Contenu du courrier adapté après refus de l’employeur
Le piège le plus fréquent dans une lettre de relance pour rupture conventionnelle CDI est de reproduire la structure du premier courrier en ajoutant simplement « suite à notre échange ». Le contenu doit changer sur le fond.
Mentionner des éléments factuels nouveaux
Si la situation de l’entreprise a évolué depuis le premier refus (réorganisation, baisse d’activité, départ d’autres collaborateurs), le courrier gagne à mentionner ces éléments objectifs. Ces faits montrent que la demande n’est pas un caprice répété mais s’inscrit dans un contexte mouvant.
Un arrêt de la Cour de cassation du 13 mars 2024 (n° 22-10.551) rappelle que la rupture conventionnelle ne peut pas servir à contourner les règles protectrices du licenciement. Si des difficultés existent dans la relation de travail (surcharge, tensions managériales), le courrier peut les évoquer de manière factuelle, sans ton accusatoire. Cela pose un cadre juridique qui incite l’employeur à négocier plutôt qu’à risquer un contentieux ultérieur.
Ajuster le ton sans basculer dans la pression
La lettre doit rester dans le registre de la proposition. Le salarié qui écrit « je vous informe que je souhaite partir » se place dans une logique de démission, pas de négociation. En revanche, un courrier qui propose « un échange sur les conditions d’une séparation amiable » maintient le caractère bilatéral de la procédure.
Toute mention de harcèlement ou de souffrance au travail doit être maniée avec précaution. Si ces éléments sont réels, ils renforcent la position du salarié, mais formulés maladroitement dans un courrier, ils peuvent braquer l’employeur ou être interprétés comme une tentative de pression, ce qui fragiliserait la convention devant la DREETS.
Erreurs fréquentes dans la lettre de relance pour rupture conventionnelle CDI
Certaines erreurs reviennent dans la majorité des courriers de relance et réduisent les chances d’aboutir.
- Fixer un ultimatum (« sans réponse sous 15 jours, j’envisagerai d’autres voies ») : ce type de formulation transforme une négociation en confrontation et pousse l’employeur à se retrancher.
- Envoyer la lettre trop tôt après le refus : un délai de quelques semaines minimum est recommandé pour laisser retomber la tension et montrer que la démarche est réfléchie.
- Copier un modèle type sans l’adapter au contexte : les modèles disponibles en ligne couvrent la demande initiale, pas la relance après refus.
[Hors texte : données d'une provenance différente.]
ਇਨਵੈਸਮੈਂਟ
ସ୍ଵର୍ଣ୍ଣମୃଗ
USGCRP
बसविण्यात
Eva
Un courrier générique envoyé une seconde fois signale un manque d’investissement dans la démarche.
- Omettre de proposer un entretien : la rupture conventionnelle repose sur des entretiens préalables obligatoires. Proposer explicitement une date et un créneau dans le courrier facilite la réponse de l’employeur.

Alternatives si le second courrier de rupture conventionnelle reste sans suite
Le refus de l’employeur, même répété, ne ferme pas définitivement la porte. Le salarié peut relancer la négociation chaque fois que le contexte évolue. Une réorganisation de service, un changement de direction ou une période de ralentissement économique modifient les paramètres de la discussion.
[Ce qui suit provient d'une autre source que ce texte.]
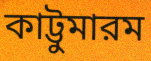
কাট্টুমারম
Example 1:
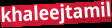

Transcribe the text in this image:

khaleejtamil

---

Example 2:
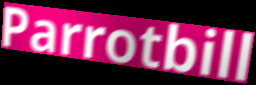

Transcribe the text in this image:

Parrotbill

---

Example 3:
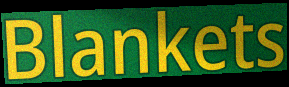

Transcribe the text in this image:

Blankets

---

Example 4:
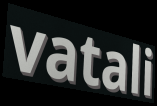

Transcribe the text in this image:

vatali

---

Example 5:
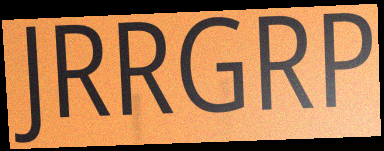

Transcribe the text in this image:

JRRGRP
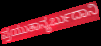
ಪ್ರಯುತಾನ್ಯರ್ಬುದಾನಿ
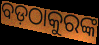
ବଡ଼ଠାକୁରଙ୍କ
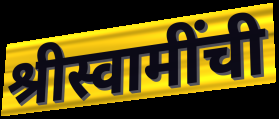
श्रीस्वामींची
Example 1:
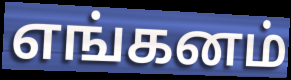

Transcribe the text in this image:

எங்கனம்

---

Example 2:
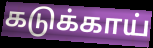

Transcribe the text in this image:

கடுக்காய்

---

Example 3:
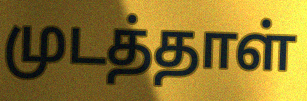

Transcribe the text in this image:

முடத்தாள்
Si la voie de la rupture conventionnelle reste bloquée, la démission et la prise d’acte de rupture constituent les deux alternatives juridiques. La démission prive le salarié d’indemnités chômage sauf en cas de démission légitime. La prise d’acte, plus risquée, suppose que le salarié puisse démontrer des manquements graves de l’employeur devant le conseil de prud’hommes.
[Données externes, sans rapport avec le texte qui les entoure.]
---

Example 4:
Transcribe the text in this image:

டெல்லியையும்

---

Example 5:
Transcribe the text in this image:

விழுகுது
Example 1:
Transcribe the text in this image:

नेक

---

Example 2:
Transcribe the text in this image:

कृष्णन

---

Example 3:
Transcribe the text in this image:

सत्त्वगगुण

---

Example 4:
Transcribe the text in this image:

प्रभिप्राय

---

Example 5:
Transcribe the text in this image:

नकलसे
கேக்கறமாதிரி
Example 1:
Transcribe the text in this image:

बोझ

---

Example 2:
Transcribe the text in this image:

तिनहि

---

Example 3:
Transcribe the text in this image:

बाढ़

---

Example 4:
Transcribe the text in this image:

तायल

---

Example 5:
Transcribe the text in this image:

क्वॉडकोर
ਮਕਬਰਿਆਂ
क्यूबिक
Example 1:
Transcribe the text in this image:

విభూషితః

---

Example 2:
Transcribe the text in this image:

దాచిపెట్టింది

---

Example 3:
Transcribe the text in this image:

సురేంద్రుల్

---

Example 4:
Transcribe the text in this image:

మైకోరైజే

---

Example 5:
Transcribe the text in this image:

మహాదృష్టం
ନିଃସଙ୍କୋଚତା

La lettre de rupture conventionnelle CDI après un refus n’est pas un document standardisé. Sa rédaction dépend du motif du refus, du temps écoulé, et des éléments nouveaux que le salarié peut mettre sur la table. Le courrier le plus efficace est celui qui offre à l’employeur une raison nouvelle d’accepter, pas celui qui répète la demande plus fort.